CAB Market Update
Total beef cattle harvest during the first full week of March was up 12,000 head from the prior week at 578,000 head, 6,000 head fewer than the same week last year.
In the past three years, federally-inspected cattle harvest has increased from March 1 through the middle of June. This corresponds with increasing beef demand as grilling season develops.
Just ahead of St. Patrick’s Day, there are a number of weeks ahead before spring demand begins in earnest.
Carcass quality
trends on the uptick
Spot fed cattle prices remained unchanged through most of the week, but the March 7 trade sparked values higher. The summary for the week featured live prices in the north at $200 to $202 per hundredweight (cwt) and $315 per cwt dressed.
The southern market traded primarily at $197 per cwt, culminating in a five-area weighted average of $199.97 per cwt.
Carcass weights made a significant turnaround in latest confirmed data for the week of Feb. 17. Steer carcasses averaged 949 pounds – a nine-pound decline on the week – while heifers dropped 10 pounds to average 866 pounds.
Extreme cold and precipitation were likely the primary contributors to the decline. Combined steer and heifer carcass weights are down 37 pounds year to date.

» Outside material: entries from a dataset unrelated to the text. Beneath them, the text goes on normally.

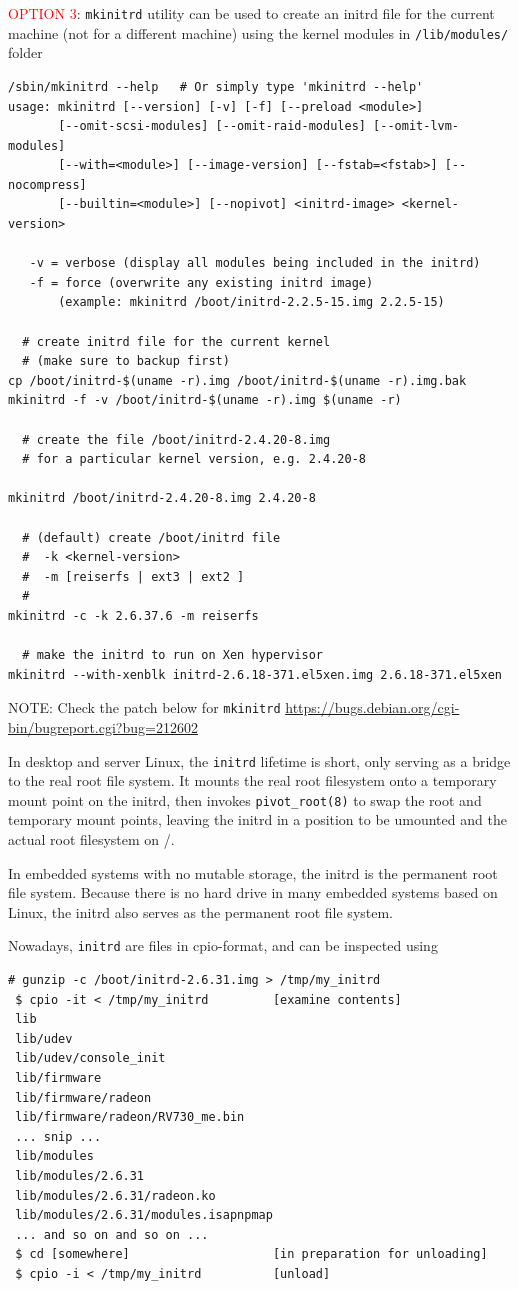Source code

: \textcolor{red}{OPTION 3}: \verb!mkinitrd!  utility
can be used to create an initrd file for the current machine (not for a
different machine) using the kernel modules in  \verb!/lib/modules/! folder
\begin{verbatim}
/sbin/mkinitrd --help   # Or simply type 'mkinitrd --help'
usage: mkinitrd [--version] [-v] [-f] [--preload <module>]
       [--omit-scsi-modules] [--omit-raid-modules] [--omit-lvm-modules]
       [--with=<module>] [--image-version] [--fstab=<fstab>] [--nocompress]
       [--builtin=<module>] [--nopivot] <initrd-image> <kernel-version>
  
   -v = verbose (display all modules being included in the initrd)
   -f = force (overwrite any existing initrd image)
       (example: mkinitrd /boot/initrd-2.2.5-15.img 2.2.5-15)
       
  # create initrd file for the current kernel
  # (make sure to backup first)
cp /boot/initrd-$(uname -r).img /boot/initrd-$(uname -r).img.bak  
mkinitrd -f -v /boot/initrd-$(uname -r).img $(uname -r)  
         
  # create the file /boot/initrd-2.4.20-8.img
  # for a particular kernel version, e.g. 2.4.20-8
   
mkinitrd /boot/initrd-2.4.20-8.img 2.4.20-8

  # (default) create /boot/initrd file
  #  -k <kernel-version>
  #  -m [reiserfs | ext3 | ext2 ]   
  #     
mkinitrd -c -k 2.6.37.6 -m reiserfs

  # make the initrd to run on Xen hypervisor
mkinitrd --with-xenblk initrd-2.6.18-371.el5xen.img 2.6.18-371.el5xen  
\end{verbatim}
NOTE: Check the patch below for \verb!mkinitrd!
\url{https://bugs.debian.org/cgi-bin/bugreport.cgi?bug=212602}


In desktop and server Linux, the \verb!initrd! lifetime is short, only serving
as a bridge to the real root file system. It mounts the real root filesystem
onto a temporary mount point on the initrd, then invokes \verb!pivot_root(8)! to
swap the root and temporary mount points, leaving the initrd in a position to be
umounted and the actual root filesystem on /.

In embedded systems with no mutable storage, the initrd is the permanent root
file system. Because there is no hard drive in many embedded systems based on
Linux, the initrd also serves as the permanent root file system.

  

Nowadays, \verb!initrd! are files in cpio-format, and can be inspected using
\begin{verbatim}
# gunzip -c /boot/initrd-2.6.31.img > /tmp/my_initrd
 $ cpio -it < /tmp/my_initrd         [examine contents]
 lib
 lib/udev
 lib/udev/console_init
 lib/firmware
 lib/firmware/radeon
 lib/firmware/radeon/RV730_me.bin
 ... snip ...
 lib/modules
 lib/modules/2.6.31
 lib/modules/2.6.31/radeon.ko
 lib/modules/2.6.31/modules.isapnpmap
 ... and so on and so on ...
 $ cd [somewhere]                    [in preparation for unloading]
 $ cpio -i < /tmp/my_initrd          [unload] 
\end{verbatim}

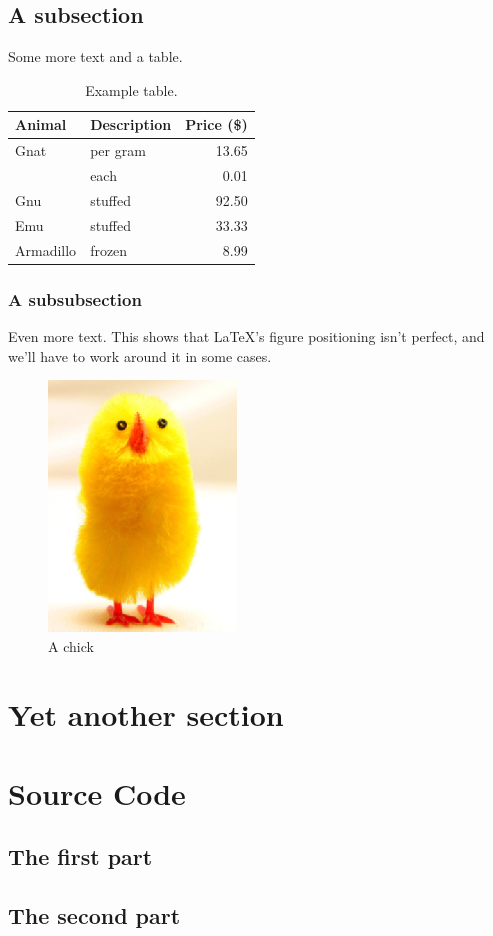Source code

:\documentclass[12pt]{article} %
\begin{document}
\subsection{A subsection}

Some more text and a table. \\

\begin{table}[h]
    \centering
    \label{table:ex}
    \begin{tabular}{llr}
        \toprule
        Animal    & Description & Price (\$) \\
        \midrule
        Gnat      & per gram    & 13.65      \\
                  & each        & 0.01       \\
        Gnu       & stuffed     & 92.50      \\
        Emu       & stuffed     & 33.33      \\
        Armadillo & frozen      & 8.99       \\
        \bottomrule
    \end{tabular}
    \caption{Example table.}
\end{table}


\subsubsection{A subsubsection}

Even more text. This shows that \LaTeX's figure positioning isn't perfect, and we'll have to work around it in some cases.

\begin{figure}[h]
    \centering
    \label{figure:chick}
    \includegraphics{figure1.png}
    \caption{A chick}
\end{figure}

\section{Yet another section}

\pagebreak
\appendix

\section{Source Code}
\subsection{The first part}


\subsection{The second part}

\end{document}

Urner Barry cutout values indicate lower prices during the first full week of March, but U.S. Department of Agriculture (USDA) weighted average prices noted slightly higher prices, up just over one dollar per cwt on average.
Earlier this week, prices continued to drift higher, confirming the short-term turnaround.
Carcass quality trends are on the uptick, with historical expectations to see marbling trends top out for the year this month. The latest USDA Choice percentage is 73 percent, just half a point below a year ago, while USDA Prime is fractionally higher than a year ago at 10.9 percent of fed steers and heifers.
The proportion of Angus-type carcasses qualifying for the brand has been up and down in 2025. Yet, as expected, Certified Angus Beef (CAB) qualification has been trending higher within seasonal patterns.
Similar to annual quality grade trends, the brand’s acceptance rate tends to find the annual high in March each year. With the brand’s 43 percent acceptance rate marking a new all-time record, the latest highlight in production trends rounds out February.
Chuck and round
cutout contribution
When talking about highly-marbled CAB brand beef cuts, individuals typically think of ribeyes, tenderloins and strip steaks. These are among a class of beef cuts which enjoy the limelight and capture tremendous consumer demand.
As well, these cuts enjoy the largest premium markups of any subprimal from USDA Select up through USDA Choice, Premium Choice CAB and CAB Prime.
In the past two years, the chuck and round carcass primals have edged their way upward, relative to their contribution to total carcass value. One of the primary reasons for this is the decline in domestic supply of lean grinding beef from cull cows.
In 2022, U.S. cow harvest reached a peak for the cycle as drought pushed producers to send cows to town in volume. The culling trend continued, and the declining cow inventory pulled total weekly cow slaughter 21 percent smaller in 2024 than that of 2022.
This was one major factor pushing 90 percent lean grinding beef prices up 26.5 percent over the two-year period.
In 2024, average wholesale and retail beef prices saw net increases across all quality grade and brand classes. Yet the contribution to total carcass value from each of the primals shifted around the carcass in response to tighter lean ground beef supplies.
This condition remains a factor in the current market as chuck shoulder clods and round knuckles, for instance, show continued price strength.
In the fed cattle supply, this is not just a phenomenon reserved for leaner USDA Select grade carcasses.
The 2024 CAB brand cutout trend featured the loin primal contributing 27.8 percent of the total carcass value, slightly less than the 29.5 percent contribution in 2023. The rib primal similarly pulled back from 19.1 percent in 2023 to 18.2 percent of value contribution last year.
Picking up the slack in 2024, the CAB chuck primal contribution increased to 24.9 percent of total value, a 1.7 point increase. The CAB round primal increased nearly the same as the chuck, up 1.4 points to average 18.4 percent of total carcass value last year.
This trend is not necessarily an indication of poor middle meat demand, rather it’s a reflection of a slight uptick in demand for end meats which are lean enough to be used as substitutions for grinders. These shifts aren’t expected to be permanent but are more likely to remain in place as long as domestic cow harvest remains historically low.
Carcass premiums garnered through the CAB brand continue to extend their reach across the entire carcass.
The premium derived from the CAB chuck moved up to $13.52 per cwt above USDA Choice in 2024, a $3.86 cwt increase in two years. The CAB round premium was $9.01 per cwt over Choice last year, $1.46 per cwt higher than the prior year but similar to the spread observed in 2022. Comparatively, the Choice-Select price spread for the chuck was $2.44 per cwt in 2024, with the price spread for the round primal at $2.57 per cwt.